Marc experienced an uncharacteristic need to protect the woman in the portrait. Without realizing his actions, he seized
Cindi’s wrist to end further desecration. “Stop, that’s priceless.”
She shrugged off his hand. Eyes narrowed, she rose to her feet. “No, it’s cursed. Since you seem to be familiar with Plato, we’ll discuss this as a Platonism. To the naked eye, this rock is a concrete object until infused with magic. Then it becomes abstract, in this case cursed by a goddess known for her ability to seduce with a single glance.
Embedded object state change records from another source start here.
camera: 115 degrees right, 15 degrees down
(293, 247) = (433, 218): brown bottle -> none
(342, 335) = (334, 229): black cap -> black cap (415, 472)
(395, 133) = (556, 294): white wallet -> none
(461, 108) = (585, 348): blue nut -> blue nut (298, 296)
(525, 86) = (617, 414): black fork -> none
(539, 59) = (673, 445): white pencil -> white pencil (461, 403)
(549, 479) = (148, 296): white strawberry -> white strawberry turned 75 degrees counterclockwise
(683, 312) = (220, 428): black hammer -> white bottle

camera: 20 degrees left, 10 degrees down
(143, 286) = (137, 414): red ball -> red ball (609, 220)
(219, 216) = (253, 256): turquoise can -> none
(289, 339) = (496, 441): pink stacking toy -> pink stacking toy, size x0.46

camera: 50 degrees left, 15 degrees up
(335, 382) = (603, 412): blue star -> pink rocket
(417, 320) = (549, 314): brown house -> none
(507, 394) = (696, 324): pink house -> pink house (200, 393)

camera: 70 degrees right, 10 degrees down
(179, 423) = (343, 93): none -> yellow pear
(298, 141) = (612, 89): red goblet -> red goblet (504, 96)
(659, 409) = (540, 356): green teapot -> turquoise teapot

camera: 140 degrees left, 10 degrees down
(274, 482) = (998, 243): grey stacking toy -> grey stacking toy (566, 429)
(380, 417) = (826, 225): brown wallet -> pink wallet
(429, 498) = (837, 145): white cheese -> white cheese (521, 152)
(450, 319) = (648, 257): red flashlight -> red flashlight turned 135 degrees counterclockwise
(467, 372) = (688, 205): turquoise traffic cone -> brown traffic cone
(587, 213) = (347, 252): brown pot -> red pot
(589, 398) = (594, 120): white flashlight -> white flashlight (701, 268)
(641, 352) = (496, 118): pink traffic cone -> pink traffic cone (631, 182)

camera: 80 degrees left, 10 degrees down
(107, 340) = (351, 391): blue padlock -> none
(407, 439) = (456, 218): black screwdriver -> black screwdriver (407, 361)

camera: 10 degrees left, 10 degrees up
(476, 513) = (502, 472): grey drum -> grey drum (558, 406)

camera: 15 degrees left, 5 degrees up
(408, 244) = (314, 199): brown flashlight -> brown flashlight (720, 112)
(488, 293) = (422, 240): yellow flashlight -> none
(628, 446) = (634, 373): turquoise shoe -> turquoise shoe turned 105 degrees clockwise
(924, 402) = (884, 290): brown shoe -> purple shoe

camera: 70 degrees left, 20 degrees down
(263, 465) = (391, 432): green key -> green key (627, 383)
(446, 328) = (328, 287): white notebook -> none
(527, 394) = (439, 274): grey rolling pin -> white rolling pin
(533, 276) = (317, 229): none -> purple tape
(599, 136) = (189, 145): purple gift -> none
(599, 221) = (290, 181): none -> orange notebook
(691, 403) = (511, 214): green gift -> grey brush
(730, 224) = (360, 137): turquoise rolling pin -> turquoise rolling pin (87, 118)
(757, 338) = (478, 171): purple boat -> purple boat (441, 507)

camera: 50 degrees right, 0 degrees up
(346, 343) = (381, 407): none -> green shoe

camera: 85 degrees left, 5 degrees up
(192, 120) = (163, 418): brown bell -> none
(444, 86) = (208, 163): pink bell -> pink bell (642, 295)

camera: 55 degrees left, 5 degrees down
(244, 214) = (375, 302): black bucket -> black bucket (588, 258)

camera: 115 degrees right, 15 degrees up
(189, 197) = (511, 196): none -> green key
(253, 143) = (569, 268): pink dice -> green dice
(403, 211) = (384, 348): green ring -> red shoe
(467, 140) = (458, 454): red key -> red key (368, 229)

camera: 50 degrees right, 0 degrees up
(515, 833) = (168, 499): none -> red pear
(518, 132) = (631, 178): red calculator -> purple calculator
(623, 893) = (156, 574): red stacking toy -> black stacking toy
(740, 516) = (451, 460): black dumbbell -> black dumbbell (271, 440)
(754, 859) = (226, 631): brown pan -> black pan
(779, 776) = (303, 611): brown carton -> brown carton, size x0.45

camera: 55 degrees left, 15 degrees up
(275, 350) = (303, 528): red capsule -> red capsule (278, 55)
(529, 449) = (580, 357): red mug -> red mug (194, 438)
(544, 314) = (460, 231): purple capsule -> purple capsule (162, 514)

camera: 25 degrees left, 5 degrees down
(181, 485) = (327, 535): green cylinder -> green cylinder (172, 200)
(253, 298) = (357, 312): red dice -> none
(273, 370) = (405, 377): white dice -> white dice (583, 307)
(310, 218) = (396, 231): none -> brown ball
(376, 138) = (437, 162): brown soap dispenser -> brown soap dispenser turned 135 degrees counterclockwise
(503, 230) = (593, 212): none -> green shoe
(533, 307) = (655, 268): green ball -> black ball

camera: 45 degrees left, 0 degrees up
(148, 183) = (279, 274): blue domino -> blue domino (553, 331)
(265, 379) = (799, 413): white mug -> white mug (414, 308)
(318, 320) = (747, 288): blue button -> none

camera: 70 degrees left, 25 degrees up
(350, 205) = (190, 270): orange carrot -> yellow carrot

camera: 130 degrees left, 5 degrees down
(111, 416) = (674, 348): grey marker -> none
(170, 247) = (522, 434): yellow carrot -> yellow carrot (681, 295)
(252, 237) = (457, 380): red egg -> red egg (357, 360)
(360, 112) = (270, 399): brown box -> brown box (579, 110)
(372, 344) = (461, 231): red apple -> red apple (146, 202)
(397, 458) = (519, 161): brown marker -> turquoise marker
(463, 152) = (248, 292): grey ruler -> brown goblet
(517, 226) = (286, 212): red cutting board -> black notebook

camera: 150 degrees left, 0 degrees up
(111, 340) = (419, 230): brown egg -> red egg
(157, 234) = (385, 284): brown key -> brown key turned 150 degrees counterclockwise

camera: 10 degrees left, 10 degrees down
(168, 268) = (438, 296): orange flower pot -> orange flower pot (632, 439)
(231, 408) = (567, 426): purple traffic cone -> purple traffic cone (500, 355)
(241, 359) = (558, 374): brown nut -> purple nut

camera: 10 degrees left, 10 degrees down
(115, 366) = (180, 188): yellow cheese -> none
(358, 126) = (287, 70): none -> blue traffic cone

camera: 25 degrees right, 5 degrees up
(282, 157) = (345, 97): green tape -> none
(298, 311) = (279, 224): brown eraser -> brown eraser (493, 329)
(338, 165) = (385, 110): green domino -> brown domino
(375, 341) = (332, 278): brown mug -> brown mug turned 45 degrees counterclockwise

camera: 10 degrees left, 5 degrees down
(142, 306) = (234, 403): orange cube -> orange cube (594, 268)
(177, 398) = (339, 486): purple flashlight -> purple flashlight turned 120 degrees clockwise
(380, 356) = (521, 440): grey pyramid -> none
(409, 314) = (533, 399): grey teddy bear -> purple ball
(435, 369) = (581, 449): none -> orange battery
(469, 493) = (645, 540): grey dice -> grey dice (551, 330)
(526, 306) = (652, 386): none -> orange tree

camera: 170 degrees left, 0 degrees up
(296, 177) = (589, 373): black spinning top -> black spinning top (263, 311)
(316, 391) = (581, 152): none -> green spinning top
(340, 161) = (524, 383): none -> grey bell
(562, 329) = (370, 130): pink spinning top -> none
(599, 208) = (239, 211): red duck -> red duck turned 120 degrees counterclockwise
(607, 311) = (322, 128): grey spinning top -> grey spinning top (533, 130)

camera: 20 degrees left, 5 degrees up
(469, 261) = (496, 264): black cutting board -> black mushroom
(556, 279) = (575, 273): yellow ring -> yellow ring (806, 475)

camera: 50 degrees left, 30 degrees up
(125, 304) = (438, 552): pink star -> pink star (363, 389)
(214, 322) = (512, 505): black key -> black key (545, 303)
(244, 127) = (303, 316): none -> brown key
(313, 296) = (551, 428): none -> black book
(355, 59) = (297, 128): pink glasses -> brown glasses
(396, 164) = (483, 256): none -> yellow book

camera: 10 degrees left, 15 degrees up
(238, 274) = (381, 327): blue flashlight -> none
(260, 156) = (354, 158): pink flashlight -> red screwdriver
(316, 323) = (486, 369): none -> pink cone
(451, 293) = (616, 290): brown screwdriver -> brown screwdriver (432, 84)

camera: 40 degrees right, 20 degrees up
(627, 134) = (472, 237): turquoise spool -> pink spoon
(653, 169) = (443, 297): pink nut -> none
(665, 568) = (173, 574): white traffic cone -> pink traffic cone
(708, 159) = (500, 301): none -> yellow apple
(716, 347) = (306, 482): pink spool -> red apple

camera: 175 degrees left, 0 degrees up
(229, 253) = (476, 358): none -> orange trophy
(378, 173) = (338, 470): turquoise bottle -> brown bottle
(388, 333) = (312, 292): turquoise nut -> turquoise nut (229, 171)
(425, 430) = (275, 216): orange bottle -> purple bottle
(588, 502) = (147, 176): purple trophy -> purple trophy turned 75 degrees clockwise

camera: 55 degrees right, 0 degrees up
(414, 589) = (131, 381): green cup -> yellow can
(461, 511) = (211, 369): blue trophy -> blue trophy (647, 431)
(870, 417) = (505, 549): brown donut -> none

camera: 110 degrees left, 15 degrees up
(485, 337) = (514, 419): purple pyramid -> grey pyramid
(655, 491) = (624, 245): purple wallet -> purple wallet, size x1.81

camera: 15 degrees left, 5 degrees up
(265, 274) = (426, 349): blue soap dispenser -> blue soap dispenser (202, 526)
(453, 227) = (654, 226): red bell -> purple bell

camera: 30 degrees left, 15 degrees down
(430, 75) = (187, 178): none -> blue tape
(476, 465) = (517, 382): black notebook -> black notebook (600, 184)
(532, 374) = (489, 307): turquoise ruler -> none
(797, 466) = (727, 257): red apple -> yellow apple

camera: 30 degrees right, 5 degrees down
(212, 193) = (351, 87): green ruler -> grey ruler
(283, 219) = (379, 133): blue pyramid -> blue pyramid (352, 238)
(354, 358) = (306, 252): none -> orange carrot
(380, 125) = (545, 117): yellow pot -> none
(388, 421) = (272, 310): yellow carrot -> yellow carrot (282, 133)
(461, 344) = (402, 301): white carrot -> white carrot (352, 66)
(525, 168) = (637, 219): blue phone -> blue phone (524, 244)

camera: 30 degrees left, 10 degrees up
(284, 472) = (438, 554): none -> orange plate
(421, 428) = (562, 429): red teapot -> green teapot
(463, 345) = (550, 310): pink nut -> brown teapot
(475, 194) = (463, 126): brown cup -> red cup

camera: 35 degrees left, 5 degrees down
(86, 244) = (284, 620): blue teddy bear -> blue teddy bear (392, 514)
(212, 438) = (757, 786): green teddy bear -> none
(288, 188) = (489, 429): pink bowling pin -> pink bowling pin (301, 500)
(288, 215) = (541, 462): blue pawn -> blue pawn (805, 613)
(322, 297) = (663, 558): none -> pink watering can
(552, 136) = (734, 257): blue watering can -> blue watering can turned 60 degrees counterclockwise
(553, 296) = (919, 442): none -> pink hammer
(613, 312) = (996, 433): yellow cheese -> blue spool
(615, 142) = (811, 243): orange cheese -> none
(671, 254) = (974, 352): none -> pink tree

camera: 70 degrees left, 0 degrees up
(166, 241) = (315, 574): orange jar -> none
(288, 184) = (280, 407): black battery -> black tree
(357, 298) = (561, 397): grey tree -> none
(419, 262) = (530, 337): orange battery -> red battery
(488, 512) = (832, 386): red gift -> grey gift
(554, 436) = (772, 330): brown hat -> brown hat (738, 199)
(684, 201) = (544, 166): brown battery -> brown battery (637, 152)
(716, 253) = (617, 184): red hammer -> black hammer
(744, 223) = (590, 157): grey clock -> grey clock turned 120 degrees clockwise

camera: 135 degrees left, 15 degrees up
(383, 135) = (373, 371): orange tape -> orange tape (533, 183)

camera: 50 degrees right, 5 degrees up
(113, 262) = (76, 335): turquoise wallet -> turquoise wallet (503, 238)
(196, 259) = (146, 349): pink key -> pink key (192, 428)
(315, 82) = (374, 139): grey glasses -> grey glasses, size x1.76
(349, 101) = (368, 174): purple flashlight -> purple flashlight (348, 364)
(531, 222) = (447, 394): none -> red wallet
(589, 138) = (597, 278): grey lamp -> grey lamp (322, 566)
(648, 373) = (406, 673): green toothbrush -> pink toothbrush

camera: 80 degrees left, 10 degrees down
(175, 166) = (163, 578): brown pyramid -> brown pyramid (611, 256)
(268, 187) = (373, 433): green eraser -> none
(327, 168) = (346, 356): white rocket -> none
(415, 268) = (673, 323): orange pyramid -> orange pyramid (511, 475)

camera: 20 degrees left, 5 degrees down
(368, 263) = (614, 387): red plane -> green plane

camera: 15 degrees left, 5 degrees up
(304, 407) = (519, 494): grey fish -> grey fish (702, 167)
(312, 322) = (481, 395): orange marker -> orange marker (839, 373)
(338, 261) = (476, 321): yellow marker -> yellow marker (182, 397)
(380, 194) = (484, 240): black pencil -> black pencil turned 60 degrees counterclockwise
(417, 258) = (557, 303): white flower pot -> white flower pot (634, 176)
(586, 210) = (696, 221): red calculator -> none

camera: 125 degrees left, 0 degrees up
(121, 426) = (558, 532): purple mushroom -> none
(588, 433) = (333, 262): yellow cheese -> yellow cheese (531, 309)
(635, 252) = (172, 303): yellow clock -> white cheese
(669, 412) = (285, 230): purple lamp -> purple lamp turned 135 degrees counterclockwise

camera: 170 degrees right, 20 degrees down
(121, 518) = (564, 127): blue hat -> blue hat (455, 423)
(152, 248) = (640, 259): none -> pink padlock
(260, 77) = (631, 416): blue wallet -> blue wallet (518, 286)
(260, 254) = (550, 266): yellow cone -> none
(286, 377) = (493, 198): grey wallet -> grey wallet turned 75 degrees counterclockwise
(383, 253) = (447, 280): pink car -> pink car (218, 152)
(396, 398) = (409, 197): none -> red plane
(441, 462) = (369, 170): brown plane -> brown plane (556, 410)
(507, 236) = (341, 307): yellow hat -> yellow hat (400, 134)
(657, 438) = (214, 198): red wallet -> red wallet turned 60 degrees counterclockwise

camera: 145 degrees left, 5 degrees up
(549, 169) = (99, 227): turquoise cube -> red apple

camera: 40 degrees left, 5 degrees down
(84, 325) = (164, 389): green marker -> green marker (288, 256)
Look more closely at the pattern. What do you see?”
“It’s circular, Roman in style. Nothing out the ordinary, except for the picture of the woman.”
“Exactly. Her name was Lilith. You might have heard of her; she was born in the image of God. When she was told she could never leave the Garden of Eden, she fled and took refuge with the Roman gods who were well known for their debauchery.”
“And was seduced by the archangel Samuel…” he trailed off, distracted by Cindi’s actions. She pulled the neckline of her T-shirt back and her fingers, still holding the eye, slipped beneath the cotton. He watched her tuck the stone into her bra and admired the curve of her breast outlined by the tightened shirt. “Do you need some help?”
She ignored his offer but a pale blush colored her cheeks. With one last adjustment, she completed the task. “Samuel sought to annoy Jehovah, and in the process, gather more souls. Lilith thought to avenge herself on Adam and his ilk. In exchange for a minor goddess status and the villa we’re digging up, she played along with his scheme. Born in the image of God, she epitomized man’s ideal woman. Legend claims that if a man gazed upon her beauty, he’d be caught under her spell. She toyed with her victim prior to driving him insane. If you look more closely at the pattern in the mosaic, you’ll see it’s made up of the faces of tortured souls entrapped in the stone.”